Yes. Thank you for the question. Let me invite Gary Hogge into the discussion to talk about what we think we'll be presenting at AAO.

Yes. Thanks for the question. So the AAO will be the second week of November. Unfortunately we've virtual meeting but that's actually not a bad thing. The presentation will live on for a long period of time afterwards. But the goal would be to present all of the Orbit patients hopefully have been enrolled by that point, as well as the three additional [cord for] [ph] patients that were treated the traditional route as well as the safety profile for up to five years for earliest patients. So it'll be the accumulated data for all patients and any data that we have up to that essentially the week before AAO.

I'm showing no further question at this time. I would like to turn the conference back to Mr. Brian Culley for any closing remarks.

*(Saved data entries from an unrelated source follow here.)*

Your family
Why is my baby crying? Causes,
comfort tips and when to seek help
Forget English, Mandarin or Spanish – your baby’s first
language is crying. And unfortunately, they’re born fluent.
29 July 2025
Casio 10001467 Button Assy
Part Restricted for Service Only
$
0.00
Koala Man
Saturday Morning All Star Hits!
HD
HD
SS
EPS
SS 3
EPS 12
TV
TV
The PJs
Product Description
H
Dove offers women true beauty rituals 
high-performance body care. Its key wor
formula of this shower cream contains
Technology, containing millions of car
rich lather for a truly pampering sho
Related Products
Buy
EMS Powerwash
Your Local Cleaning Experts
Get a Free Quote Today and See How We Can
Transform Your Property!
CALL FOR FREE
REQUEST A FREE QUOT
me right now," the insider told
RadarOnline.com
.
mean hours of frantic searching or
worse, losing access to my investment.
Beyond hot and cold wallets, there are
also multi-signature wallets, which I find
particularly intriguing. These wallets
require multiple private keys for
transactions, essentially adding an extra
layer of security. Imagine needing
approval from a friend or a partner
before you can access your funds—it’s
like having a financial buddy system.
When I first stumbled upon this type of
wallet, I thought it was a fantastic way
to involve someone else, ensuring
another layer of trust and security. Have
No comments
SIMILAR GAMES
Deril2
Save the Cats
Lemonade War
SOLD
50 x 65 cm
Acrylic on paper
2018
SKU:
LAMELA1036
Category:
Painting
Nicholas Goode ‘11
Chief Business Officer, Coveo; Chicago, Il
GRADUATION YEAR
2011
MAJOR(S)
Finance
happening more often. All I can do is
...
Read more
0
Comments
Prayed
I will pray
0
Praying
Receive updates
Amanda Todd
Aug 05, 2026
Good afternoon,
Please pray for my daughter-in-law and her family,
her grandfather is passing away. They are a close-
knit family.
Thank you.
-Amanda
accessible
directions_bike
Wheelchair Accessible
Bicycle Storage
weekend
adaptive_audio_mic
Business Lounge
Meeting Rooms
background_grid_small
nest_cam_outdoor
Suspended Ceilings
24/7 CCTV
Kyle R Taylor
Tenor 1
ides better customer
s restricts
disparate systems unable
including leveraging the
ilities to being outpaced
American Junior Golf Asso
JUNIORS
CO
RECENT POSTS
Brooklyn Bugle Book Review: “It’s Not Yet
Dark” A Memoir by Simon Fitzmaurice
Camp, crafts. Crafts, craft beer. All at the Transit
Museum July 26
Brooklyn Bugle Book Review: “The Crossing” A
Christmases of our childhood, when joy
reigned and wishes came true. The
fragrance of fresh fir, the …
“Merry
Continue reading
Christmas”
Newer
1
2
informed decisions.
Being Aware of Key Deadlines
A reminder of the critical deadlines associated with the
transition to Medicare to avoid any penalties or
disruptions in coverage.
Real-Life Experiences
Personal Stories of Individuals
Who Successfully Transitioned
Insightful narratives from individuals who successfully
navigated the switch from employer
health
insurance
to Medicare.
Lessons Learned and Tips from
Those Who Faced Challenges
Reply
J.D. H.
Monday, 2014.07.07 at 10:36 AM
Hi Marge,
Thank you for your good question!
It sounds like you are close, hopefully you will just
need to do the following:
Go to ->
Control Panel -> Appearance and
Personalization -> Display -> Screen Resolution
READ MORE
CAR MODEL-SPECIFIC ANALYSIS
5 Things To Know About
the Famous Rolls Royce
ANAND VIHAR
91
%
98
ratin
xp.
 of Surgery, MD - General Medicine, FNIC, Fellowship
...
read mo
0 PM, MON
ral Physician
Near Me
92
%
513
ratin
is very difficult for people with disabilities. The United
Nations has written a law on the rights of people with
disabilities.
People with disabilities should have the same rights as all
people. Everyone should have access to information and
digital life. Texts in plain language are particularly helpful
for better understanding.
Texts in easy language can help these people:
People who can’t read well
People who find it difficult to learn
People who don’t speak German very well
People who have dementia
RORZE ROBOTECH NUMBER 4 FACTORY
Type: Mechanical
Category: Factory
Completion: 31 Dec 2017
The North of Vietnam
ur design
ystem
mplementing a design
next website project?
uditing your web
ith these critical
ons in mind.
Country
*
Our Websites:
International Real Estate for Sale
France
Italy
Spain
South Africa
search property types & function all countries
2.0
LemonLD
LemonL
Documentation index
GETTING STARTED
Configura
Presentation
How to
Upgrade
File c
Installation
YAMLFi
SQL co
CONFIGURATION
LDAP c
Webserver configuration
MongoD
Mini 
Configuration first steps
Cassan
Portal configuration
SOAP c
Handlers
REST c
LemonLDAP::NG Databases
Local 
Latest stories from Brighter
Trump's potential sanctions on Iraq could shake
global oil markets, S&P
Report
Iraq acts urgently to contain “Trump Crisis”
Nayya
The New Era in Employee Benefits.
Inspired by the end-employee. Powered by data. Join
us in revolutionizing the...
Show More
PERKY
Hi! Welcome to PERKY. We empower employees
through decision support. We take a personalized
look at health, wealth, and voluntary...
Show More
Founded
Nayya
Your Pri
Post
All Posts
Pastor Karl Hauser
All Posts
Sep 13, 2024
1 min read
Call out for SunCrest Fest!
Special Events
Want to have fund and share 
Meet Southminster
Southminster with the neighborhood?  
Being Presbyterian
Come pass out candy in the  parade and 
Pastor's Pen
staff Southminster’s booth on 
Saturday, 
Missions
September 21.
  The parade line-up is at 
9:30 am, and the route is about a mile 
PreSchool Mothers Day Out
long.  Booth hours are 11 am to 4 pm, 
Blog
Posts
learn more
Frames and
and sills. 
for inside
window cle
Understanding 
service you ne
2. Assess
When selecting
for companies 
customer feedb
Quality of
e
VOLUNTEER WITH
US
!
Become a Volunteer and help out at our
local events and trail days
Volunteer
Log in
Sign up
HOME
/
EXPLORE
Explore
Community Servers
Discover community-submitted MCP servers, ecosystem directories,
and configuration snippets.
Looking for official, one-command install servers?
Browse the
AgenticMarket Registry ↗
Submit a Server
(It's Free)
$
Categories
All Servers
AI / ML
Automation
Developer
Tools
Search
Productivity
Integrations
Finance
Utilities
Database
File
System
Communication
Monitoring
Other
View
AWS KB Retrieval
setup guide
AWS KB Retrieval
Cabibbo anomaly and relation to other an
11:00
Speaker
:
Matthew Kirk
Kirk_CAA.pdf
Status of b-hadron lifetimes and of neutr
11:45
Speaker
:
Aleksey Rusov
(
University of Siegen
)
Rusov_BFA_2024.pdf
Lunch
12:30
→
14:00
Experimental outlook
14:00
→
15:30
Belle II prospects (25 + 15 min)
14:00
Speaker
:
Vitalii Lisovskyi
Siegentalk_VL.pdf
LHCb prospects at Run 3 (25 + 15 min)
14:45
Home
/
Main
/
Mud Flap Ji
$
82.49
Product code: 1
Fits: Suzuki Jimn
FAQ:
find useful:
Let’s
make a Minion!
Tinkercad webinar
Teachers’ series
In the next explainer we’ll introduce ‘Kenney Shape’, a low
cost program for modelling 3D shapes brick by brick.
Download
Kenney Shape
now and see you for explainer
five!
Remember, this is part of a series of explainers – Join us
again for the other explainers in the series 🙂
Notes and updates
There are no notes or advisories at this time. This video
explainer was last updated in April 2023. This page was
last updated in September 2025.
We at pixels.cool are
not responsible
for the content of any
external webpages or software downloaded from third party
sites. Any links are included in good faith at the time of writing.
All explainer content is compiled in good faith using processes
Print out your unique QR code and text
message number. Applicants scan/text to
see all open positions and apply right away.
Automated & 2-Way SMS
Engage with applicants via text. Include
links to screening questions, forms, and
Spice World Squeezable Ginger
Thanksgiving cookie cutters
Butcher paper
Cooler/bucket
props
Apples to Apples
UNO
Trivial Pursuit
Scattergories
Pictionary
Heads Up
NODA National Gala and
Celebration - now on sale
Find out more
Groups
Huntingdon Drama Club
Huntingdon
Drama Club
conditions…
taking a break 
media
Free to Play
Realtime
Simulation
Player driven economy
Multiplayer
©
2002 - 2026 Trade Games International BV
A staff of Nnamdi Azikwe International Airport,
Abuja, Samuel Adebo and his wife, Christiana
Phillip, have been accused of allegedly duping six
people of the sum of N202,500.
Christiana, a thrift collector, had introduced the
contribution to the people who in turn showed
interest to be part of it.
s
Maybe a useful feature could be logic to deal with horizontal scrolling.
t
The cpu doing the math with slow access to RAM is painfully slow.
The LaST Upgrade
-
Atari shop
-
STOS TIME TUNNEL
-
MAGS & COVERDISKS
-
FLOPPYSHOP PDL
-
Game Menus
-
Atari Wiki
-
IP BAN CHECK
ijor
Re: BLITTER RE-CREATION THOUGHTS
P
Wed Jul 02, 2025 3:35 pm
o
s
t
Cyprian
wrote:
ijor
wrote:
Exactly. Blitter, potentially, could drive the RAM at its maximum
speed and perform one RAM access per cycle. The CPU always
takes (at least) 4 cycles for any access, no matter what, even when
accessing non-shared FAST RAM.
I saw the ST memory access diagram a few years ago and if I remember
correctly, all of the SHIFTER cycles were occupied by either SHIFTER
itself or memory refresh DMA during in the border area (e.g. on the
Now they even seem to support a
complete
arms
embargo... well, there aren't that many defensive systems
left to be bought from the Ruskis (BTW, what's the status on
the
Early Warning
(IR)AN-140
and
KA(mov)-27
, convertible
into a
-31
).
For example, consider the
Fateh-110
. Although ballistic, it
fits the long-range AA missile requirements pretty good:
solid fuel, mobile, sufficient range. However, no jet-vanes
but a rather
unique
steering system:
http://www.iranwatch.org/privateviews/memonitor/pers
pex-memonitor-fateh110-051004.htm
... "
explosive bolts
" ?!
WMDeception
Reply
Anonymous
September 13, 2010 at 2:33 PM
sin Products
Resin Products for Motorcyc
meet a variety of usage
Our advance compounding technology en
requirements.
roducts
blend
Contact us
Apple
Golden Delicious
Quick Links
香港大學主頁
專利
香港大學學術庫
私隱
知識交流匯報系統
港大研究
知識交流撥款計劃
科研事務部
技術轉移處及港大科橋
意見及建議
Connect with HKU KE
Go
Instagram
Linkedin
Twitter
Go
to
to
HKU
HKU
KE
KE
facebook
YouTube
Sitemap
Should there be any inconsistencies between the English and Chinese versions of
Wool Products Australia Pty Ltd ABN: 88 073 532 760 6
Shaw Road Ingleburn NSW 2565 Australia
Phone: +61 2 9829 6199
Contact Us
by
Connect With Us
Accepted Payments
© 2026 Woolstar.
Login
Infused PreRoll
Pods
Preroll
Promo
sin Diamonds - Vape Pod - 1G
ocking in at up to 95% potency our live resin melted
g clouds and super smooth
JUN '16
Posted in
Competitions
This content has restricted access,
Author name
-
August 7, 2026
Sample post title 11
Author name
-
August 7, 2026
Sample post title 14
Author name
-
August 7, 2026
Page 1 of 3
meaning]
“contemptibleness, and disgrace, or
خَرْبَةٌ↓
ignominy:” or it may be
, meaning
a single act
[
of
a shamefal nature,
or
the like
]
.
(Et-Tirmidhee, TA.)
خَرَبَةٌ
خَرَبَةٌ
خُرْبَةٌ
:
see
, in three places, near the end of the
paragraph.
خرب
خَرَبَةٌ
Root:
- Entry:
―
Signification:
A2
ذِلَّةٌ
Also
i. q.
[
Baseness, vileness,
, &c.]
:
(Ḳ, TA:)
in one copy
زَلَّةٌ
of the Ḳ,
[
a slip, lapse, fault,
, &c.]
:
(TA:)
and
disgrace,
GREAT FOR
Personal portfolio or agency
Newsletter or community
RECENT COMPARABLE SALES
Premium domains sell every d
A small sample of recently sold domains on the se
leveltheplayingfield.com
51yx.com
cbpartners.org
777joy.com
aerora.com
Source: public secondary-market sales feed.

Well, thanks everyone. Again, I appreciate you joining us. I'm obviously excited about our plans like we got a lot to look forward to this year. We appreciate the shareholder support and we'll continue to position Lineage to be a successful leader in cell therapy and cell transplant medicine. Thank you and have a great afternoon everyone.

Ladies and gentlemen, this concludes today's conference call. You may now disconnect.